No. Unless that hot water is very, very hot vapor, you're just adding more mass that's going to be cooled by the original cold water. And even with vapor, the heat transfer between a hot gas and cool liquid just doesn't happen fast enough, the vapor will be in the atmosphere before the water heats up very much.
But if you can use the hot water to heat up the cold water a little bit, that can help. That would mean bringing them into thermal contact but not allowing them to mix.
Bonus question. What will freeze faster: a cup of 100 ml hot water or 100 ml cold water? Both are uncovered.
Oh no, not the mbappe Mpemba effect effect. I refuse to accept that as a real thing, there is just no way the warm water freezes faster. I've read dozens of articles about it, eventually finding some that confirmed for me it's probably just measuring error or subtle differences that aren't being noticed. But that left me thinking if I had to search so hard for the one article that confirms my gut instinct I shouldn't lean into it too hard
Like you have two cups of identical water, eventually the warm water becomes the cold water. If I then use that previously warm water as my cold water and start the experiment over with another glass of warm water, what now? And don't tell me water has memory.
My favorite explanation is imagine two cars on a track 100 meters long. The far end is the track is hard asphalt and cars can drive fast. The track gets rougher and muddier the closer you are to the finish line, so the first 50 meters are covered in seconds, the next 25 meters are slower, and the final 5 meters the cars are crawling. You start one car at the 100 meter line and one starts at 10 meters. If you're observing this race from the top of a 50 storey building above the track, you'd understandably think "wow, that car that started far away was so much faster! For sure it won" even though in the last few feet it was neck-and-neck.
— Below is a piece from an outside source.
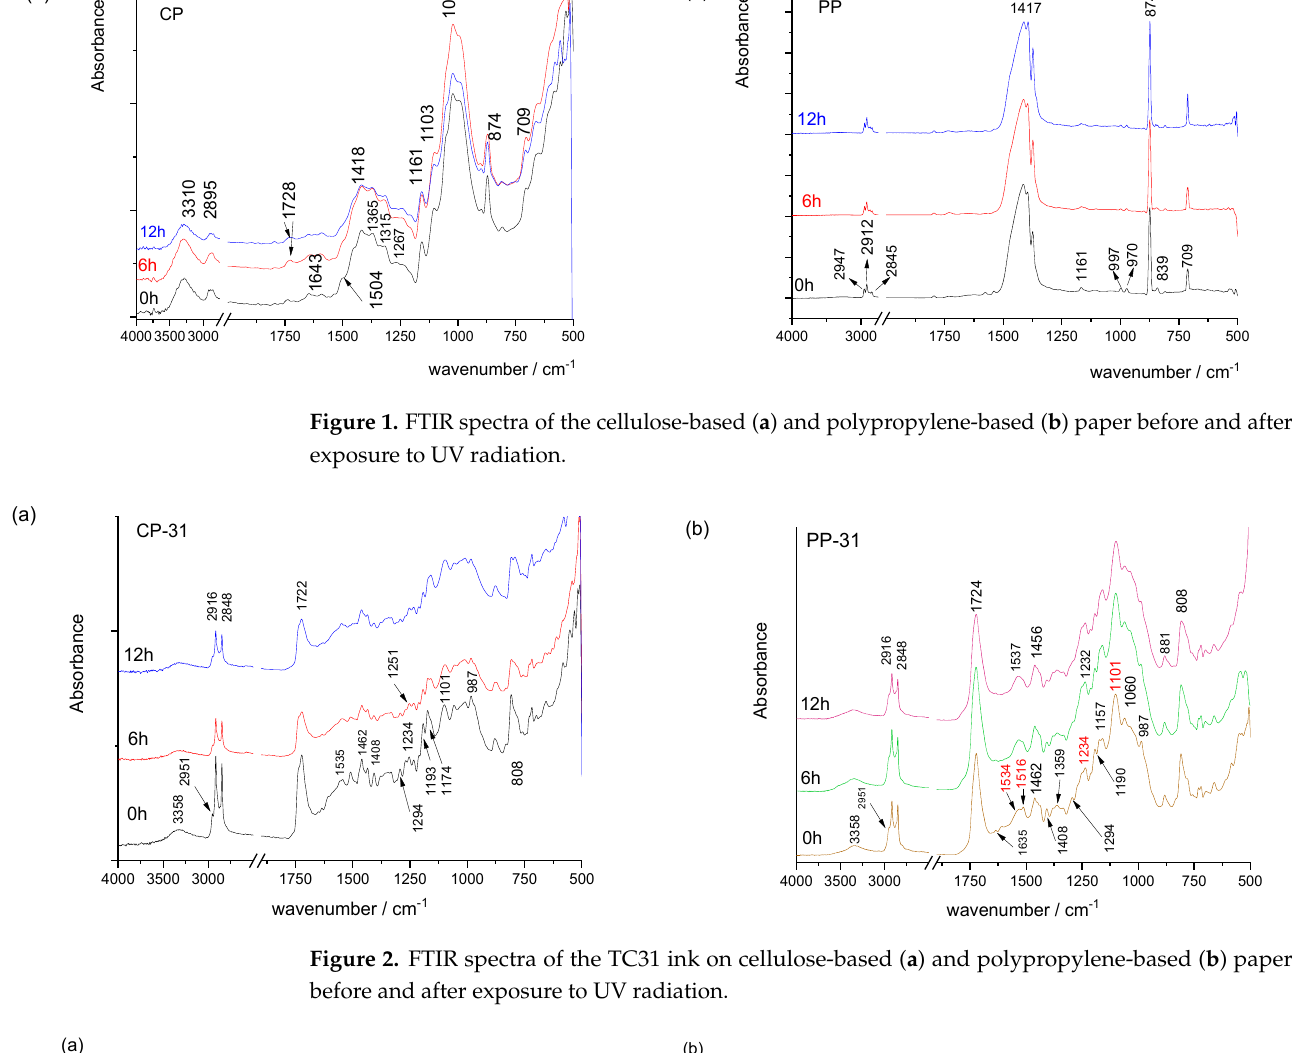
Figure 1. FTIR spectra of the cellulose-based ( a ) and polypropylene-based ( b ) paper before and after exposure to UV radiation.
The reason the hot one freezes first is because the hot one evaporates more, thereby lowering it's mass. The amount of energy that must be removed from water to cool it is small compared to the amount of energy to freeze the water. Therefore, the mass of the water that freezes determines the total energy much more strongly than the starting temperature.
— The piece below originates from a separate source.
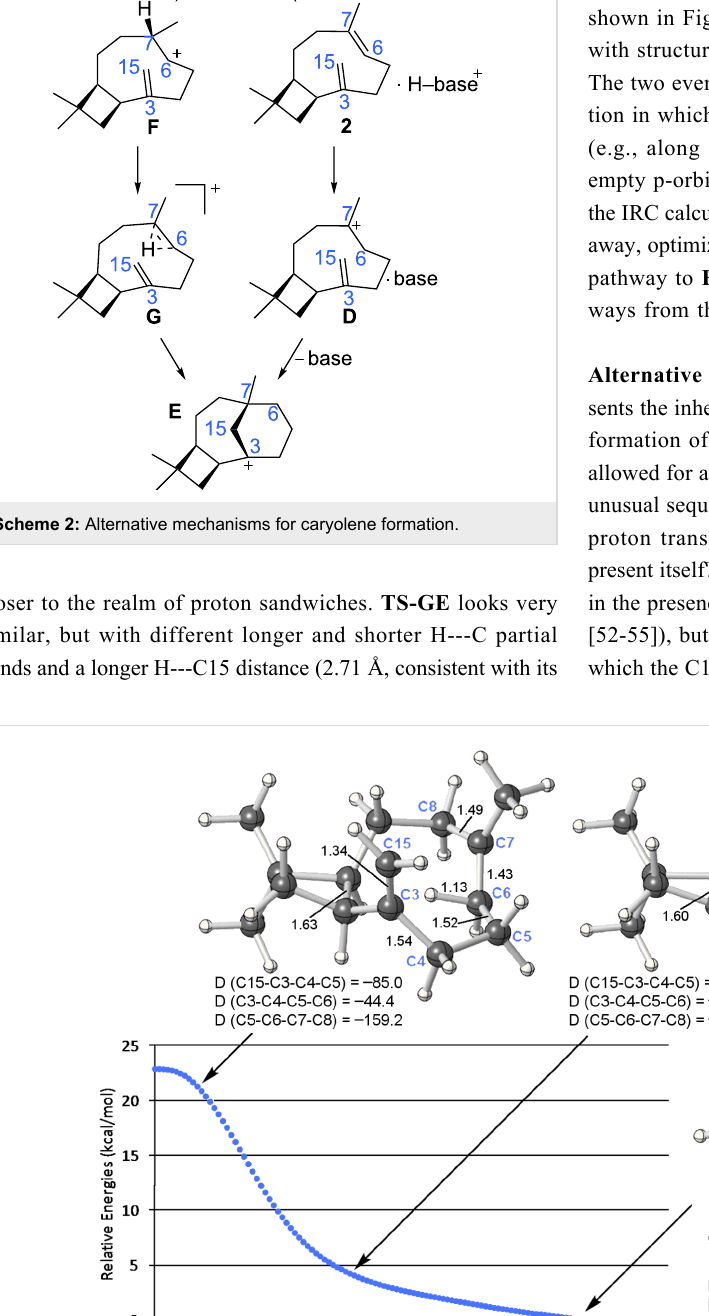
Figure 6: IRC from TS-GE toward E . Relative energies were calculated at the B3LYP/6-31+G(d,p) level. Selected dihedral angles are shown in degrees.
One more thing: adding hot water, which evaporates faster, will probably increase vapor pressure in the environment, slowing down, or even stopping evaporation.
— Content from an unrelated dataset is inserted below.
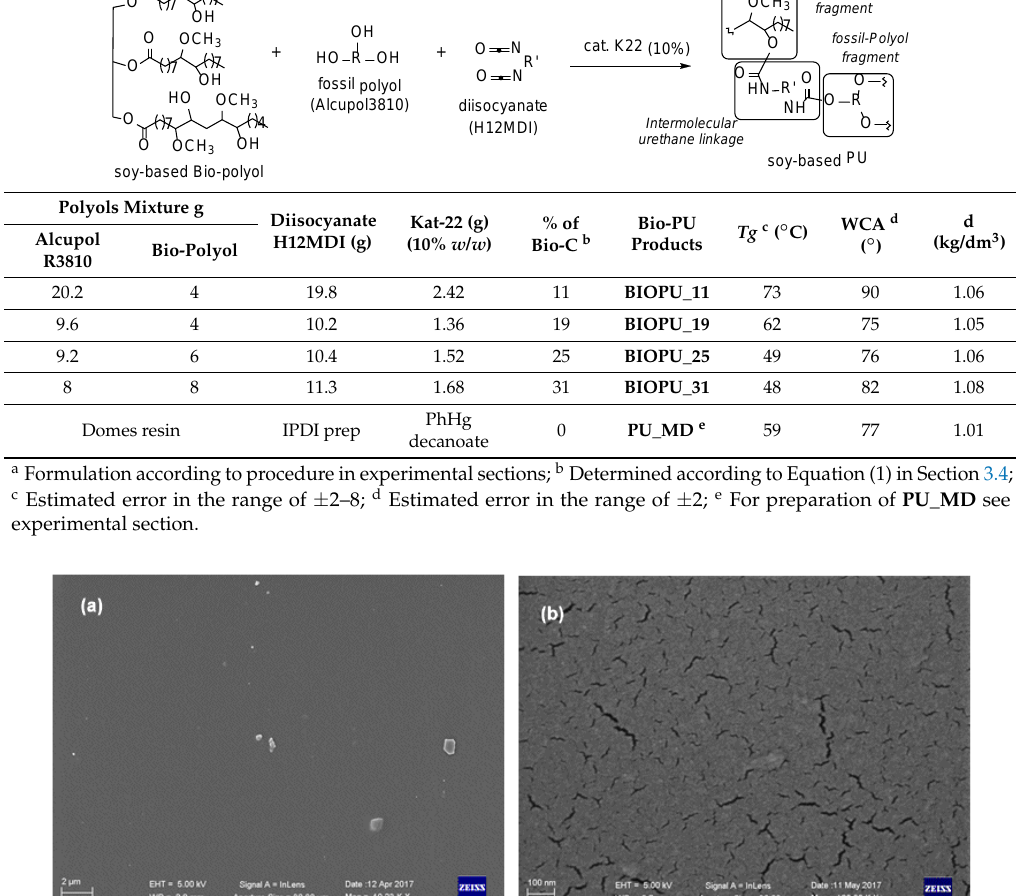
Table 3. Formulation of soy-based BIOPU_%C from PU_3810/K22/H12MDI a .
Go out there with a blow dryer or heat gun I guess lol. Adding more water isn't gonna help you get rid of all the water. But I was curious if it was just a homework problem or what lol
It would mostly depend on surface area available then. If you can add warmer water and also increase the surface area available to evaporate, then you could evaporate it faster
I mean, if you can create a vacuum, water at any temperature will boil-freeze. And the ice will sublimate afterwards above cryogenic temperatures, but I'm not sure how fast.
Even if you don't mix the steam with the water, heat will seep in through the surface. At thousands of degrees you bet that water is gone fast - explosively - as long it's not super deep. If this is for drying something, you can add a bunch of other hot inert gasses to dilute or push it out after, so when you cool everything back down it doesn't re-condense.
If you have to add liquid water, it might be impossible, although I can't say for sure there isn't some weird non-linear evaporation effect that allows it to technically work on very cold water. Intuitively, you are always adding more additional water than additional heat, but water is crazy and breaks usual rules for matter fairly often. I'll do a bit of digging and edit.
Edit: Research turned up nothing. As far as I can tell, water evaporation is calculated as being a linear rate. Like the light thing someone else posted, that doesn't necessarily mean there isn't a counterexample, just that it hasn't been found and publicised well enough for a quick search around. So yeah, no wetting away a puddle.